Hi folks,
I'm trying to ectract German words from Facebook comments. At the moment, unfortunately, I'm not receiving any Umlaute (ä,ö,ü), but nothing (which means gaps) or a,o,u (iconv(x, "UTF-8", "ASCII//TRANSLIT" instead of iconv(enc2utf8(x), sub="byte") which leads to false results and further issues when removing stop words.
It might depend on the encoding options, which is set to UTF-8 and my locales are set to:
[1] de_DE.UTF-8/de_DE.UTF-8/de_DE.UTF-8/C/de_DE.UTF-8/de_DE.UTF-8.
I've read in different posts, that people are using German_Germany.1252 as locales but I cannot set it as default in R since R is rececting this call.
I'm using RCUrl, tm, rjson and stringi as packages. Here's my code so far:
library("RCurl")
library("tm")
library("rjson")
library("stringi")
url <- "https://graph.facebook.com/v3.2/795931377273410/comments?limit=999&access_token=EAAHmLBC6OnsBAEbHfGfHi3iEBFmKZCEQUY0Pf6d3y5A7VbxsZBl4nk61UuZCLXwB14tS9uwmIwQZBEh6cG7KDHoePxJ9SHPDZCBLzrXKPjSbZB1t5TZCWqTZARcXCBkjZAZBePMooCa459M1uN8BrK26ttottyRd8QZBG5cE9ZCk1bEDhke8OrfnBLudg6ZCHzAmv4WoZD"
d<- getURL(url)
j<- fromJSON(d)
comments <- sapply(j$data,function(j) {list(comment=j$message)})

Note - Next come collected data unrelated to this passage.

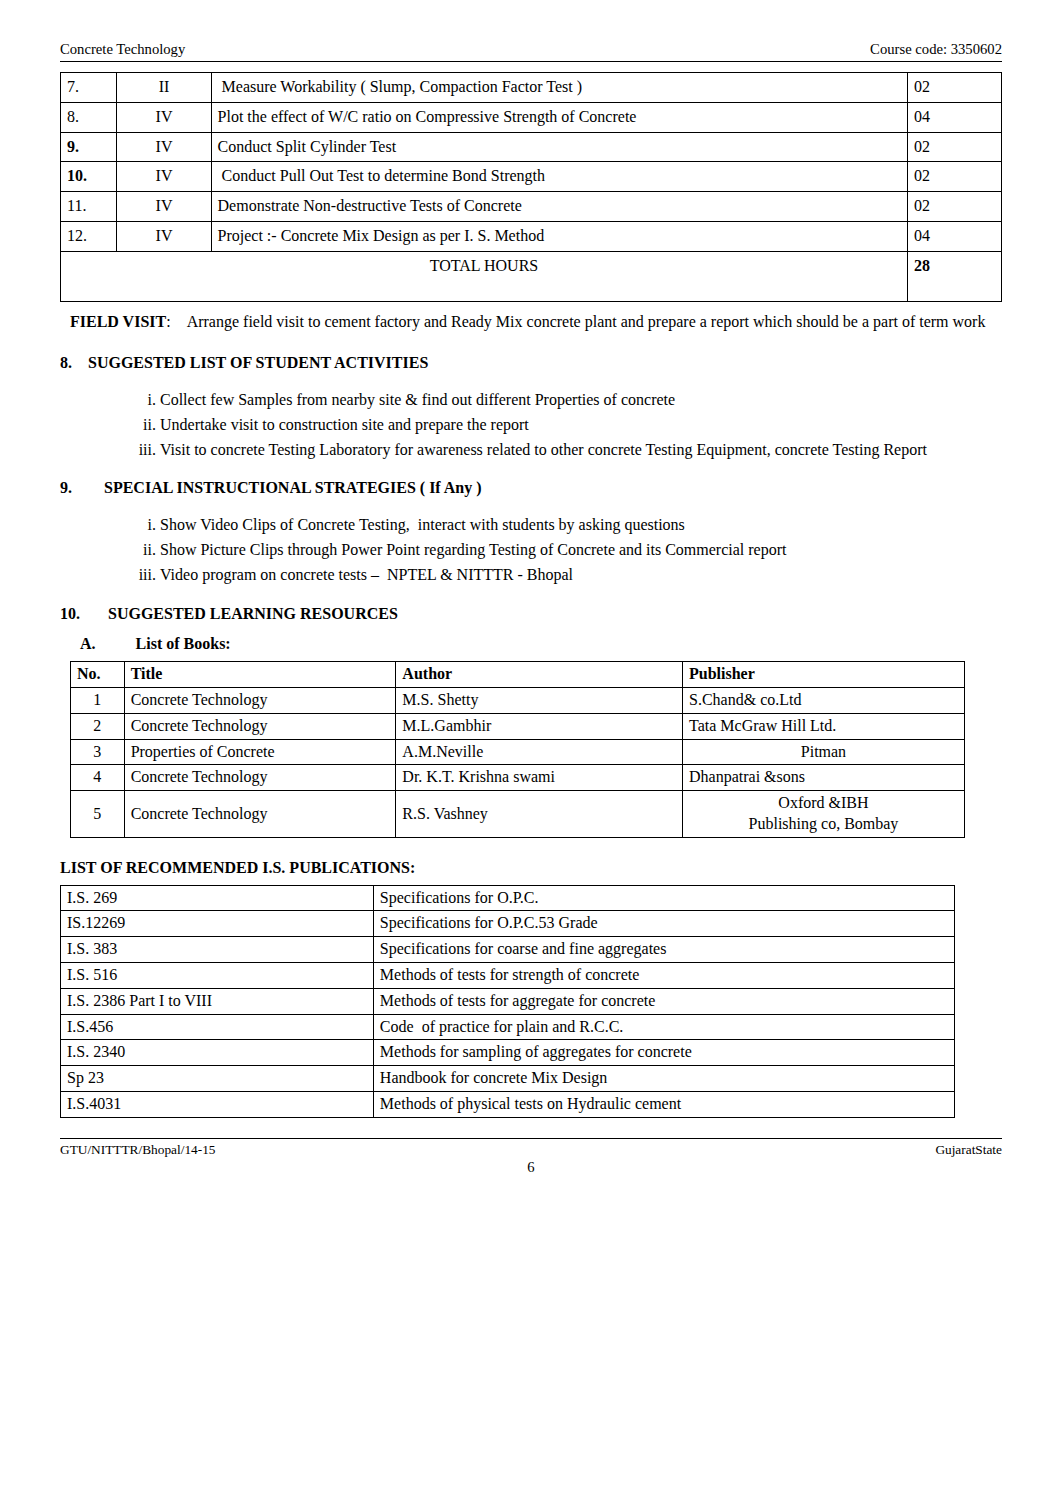Concrete Technology Course code: 3350602
| 7. | II | Measure Workability ( Slump, Compaction Factor Test ) | 02 |
| 8. | IV | Plot the effect of W/C ratio on Compressive Strength of Concrete | 04 |
| 9. | IV | Conduct Split Cylinder Test | 02 |
| 10. | IV | Conduct Pull Out Test to determine Bond Strength | 02 |
| 11. | IV | Demonstrate Non-destructive Tests of Concrete | 02 |
| 12. | IV | Project :- Concrete Mix Design as per I. S. Method | 04 |
| TOTAL HOURS | 28 |
FIELD VISIT: Arrange field visit to cement factory and Ready Mix concrete plant and prepare a report which should be a part of term work
8. SUGGESTED LIST OF STUDENT ACTIVITIES
Collect few Samples from nearby site & find out different Properties of concrete
Undertake visit to construction site and prepare the report
Visit to concrete Testing Laboratory for awareness related to other concrete Testing Equipment, concrete Testing Report
9. SPECIAL INSTRUCTIONAL STRATEGIES ( If Any )
Show Video Clips of Concrete Testing, interact with students by asking questions
Show Picture Clips through Power Point regarding Testing of Concrete and its Commercial report
Video program on concrete tests – NPTEL & NITTTR - Bhopal
10. SUGGESTED LEARNING RESOURCES
A. List of Books:
| No. | Title | Author | Publisher |
| --- | --- | --- | --- |
| 1 | Concrete Technology | M.S. Shetty | S.Chand& co.Ltd |
| 2 | Concrete Technology | M.L.Gambhir | Tata McGraw Hill Ltd. |
| 3 | Properties of Concrete | A.M.Neville | Pitman |
| 4 | Concrete Technology | Dr. K.T. Krishna swami | Dhanpatrai &sons |
| 5 | Concrete Technology | R.S. Vashney | Oxford &IBH Publishing co, Bombay |
LIST OF RECOMMENDED I.S. PUBLICATIONS:
| I.S. 269 | Specifications for O.P.C. |
| IS.12269 | Specifications for O.P.C.53 Grade |
| I.S. 383 | Specifications for coarse and fine aggregates |
| I.S. 516 | Methods of tests for strength of concrete |
| I.S. 2386 Part I to VIII | Methods of tests for aggregate for concrete |
| I.S.456 | Code of practice for plain and R.C.C. |
| I.S. 2340 | Methods for sampling of aggregates for concrete |
| Sp 23 | Handbook for concrete Mix Design |
| I.S.4031 | Methods of physical tests on Hydraulic cement |
GTU/NITTTR/Bhopal/14-15 GujaratState
6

Cleanedcomments <- sapply(comments, function(x) iconv(enc2utf8(x), sub="byte"))
my_corpus <- Corpus(VectorSource(Cleanedcomments))
my_function <- content_transformer(function (x, pattern ) gsub("[^\x01-\x7F]", "", x, pattern, "", x))
my_corpus <- tm_map(my_corpus, my_function, "/")
my_corpus <- tm_map(my_corpus, my_function, "@")
my_corpus <- tm_map(my_corpus, my_function, "\\|")
my_corpus <- tm_map(my_corpus, content_transformer(stri_trans_tolower))
my_corpus <- tm_map(my_corpus, removeNumbers)
my_corpus <- tm_map(my_corpus, removeWords, c(stopwords("german")))
my_corpus <- tm_map(my_corpus, removePunctuation)
my_corpus <- tm_map(my_corpus, stripWhitespace)
my_tdm <- TermDocumentMatrix(my_corpus)
m <- as.matrix(my_tdm)
View(m)
If anyone has got an idea how to deal with the issue, I'd be glad to hear it.
Kind Regards
Tobias